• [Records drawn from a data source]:

—————

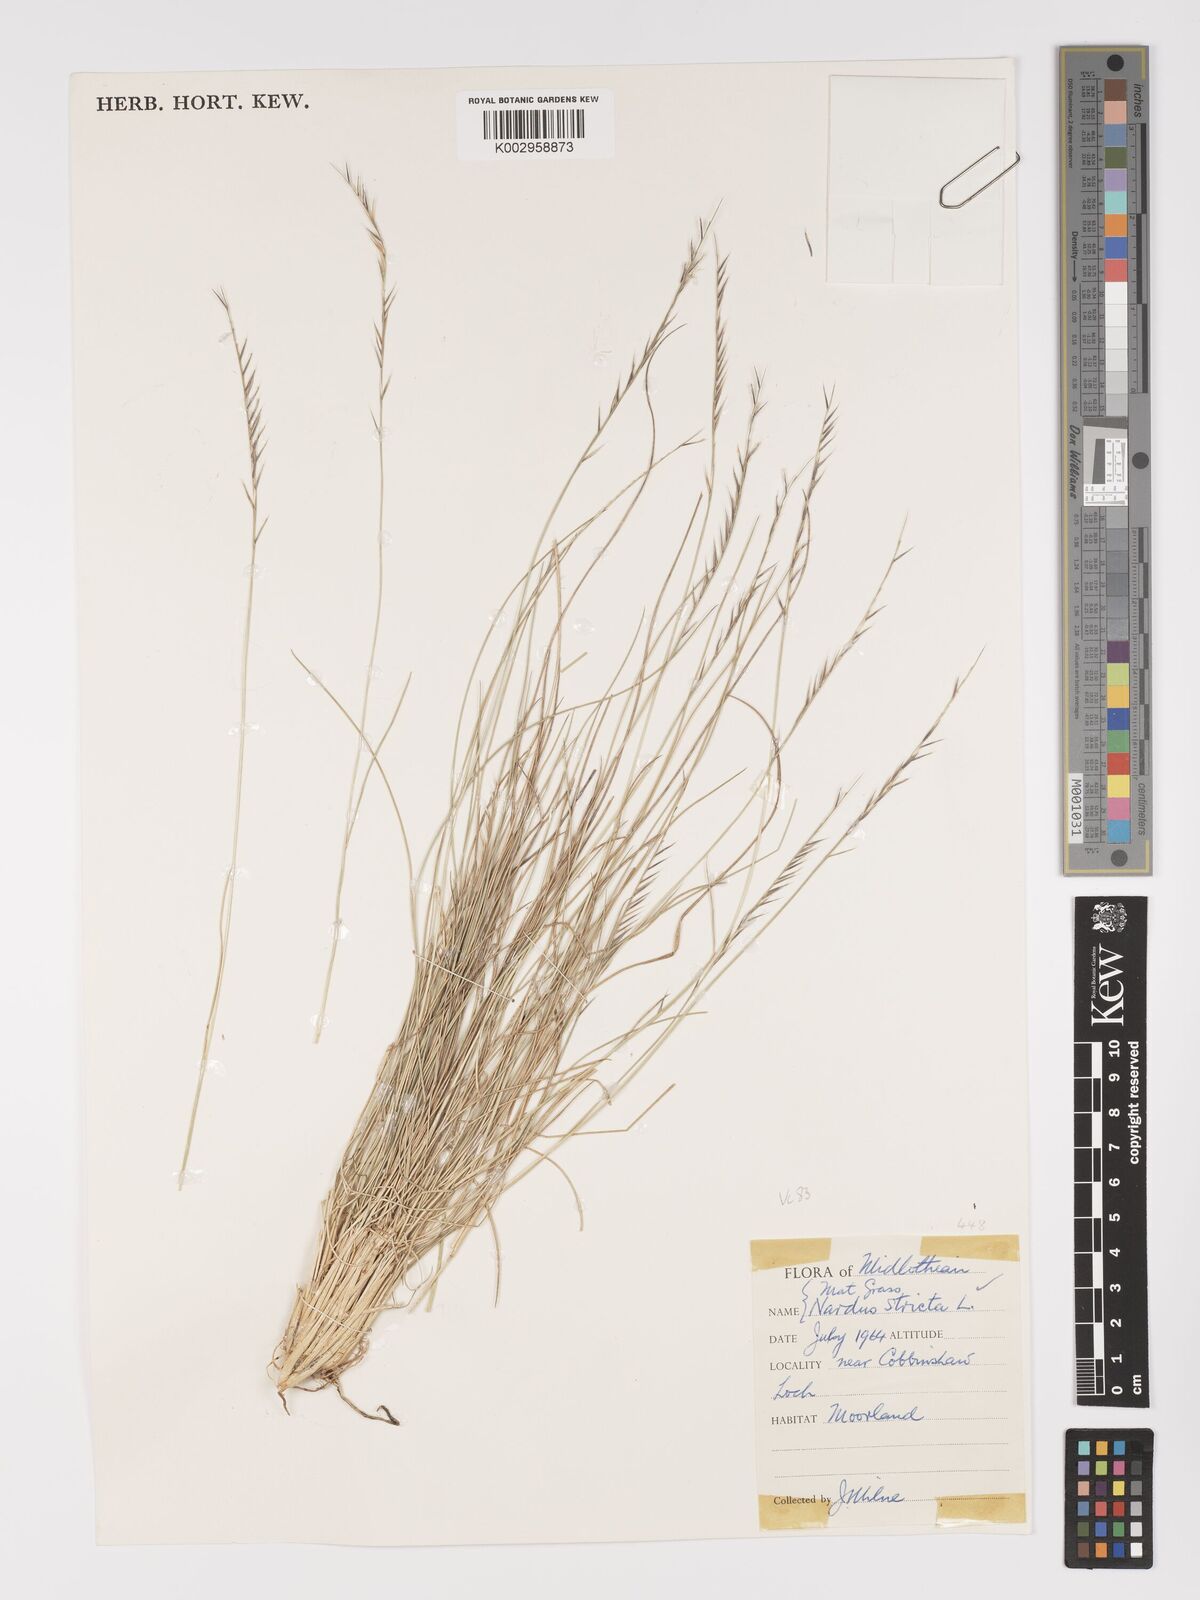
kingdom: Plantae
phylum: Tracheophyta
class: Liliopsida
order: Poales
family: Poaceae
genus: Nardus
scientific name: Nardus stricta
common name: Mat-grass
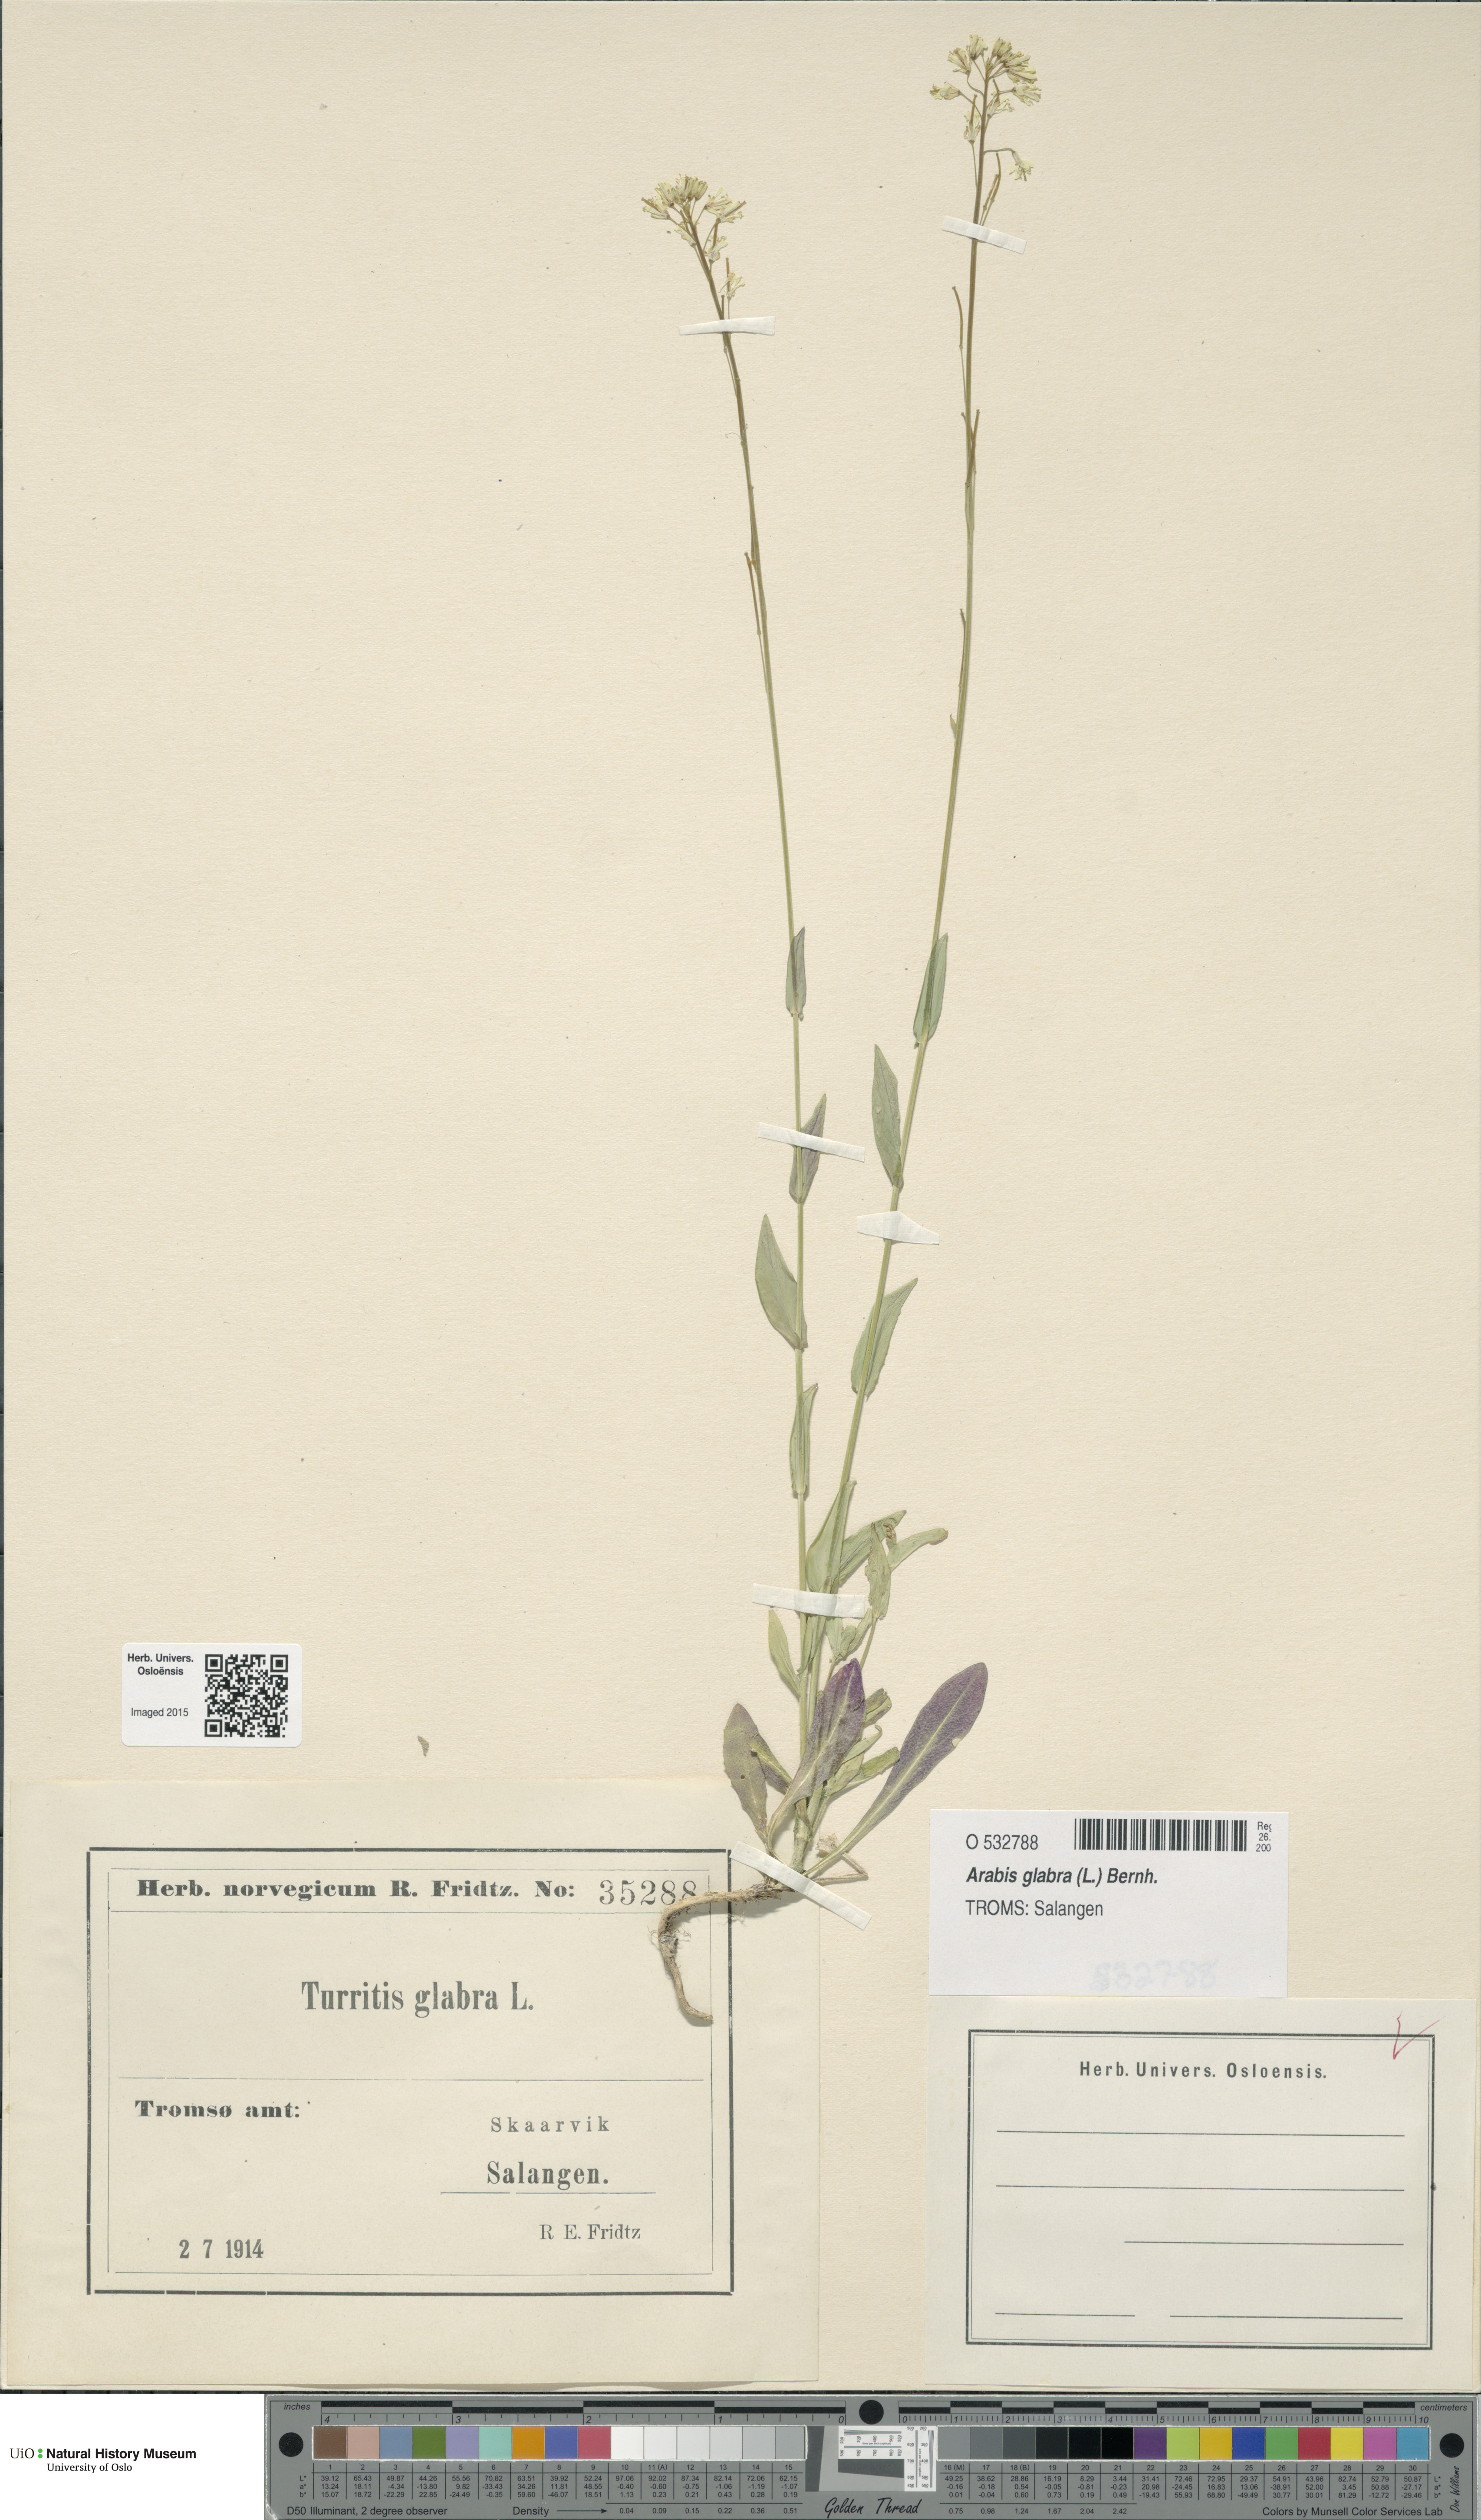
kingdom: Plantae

—————

Return the lines above verbatim, omitting the pictures.

kingdom: Plantae
phylum: Tracheophyta
class: Liliopsida
order: Poales
family: Poaceae
genus: Nardus
scientific name: Nardus stricta
common name: Mat-grass
kingdom: Plantae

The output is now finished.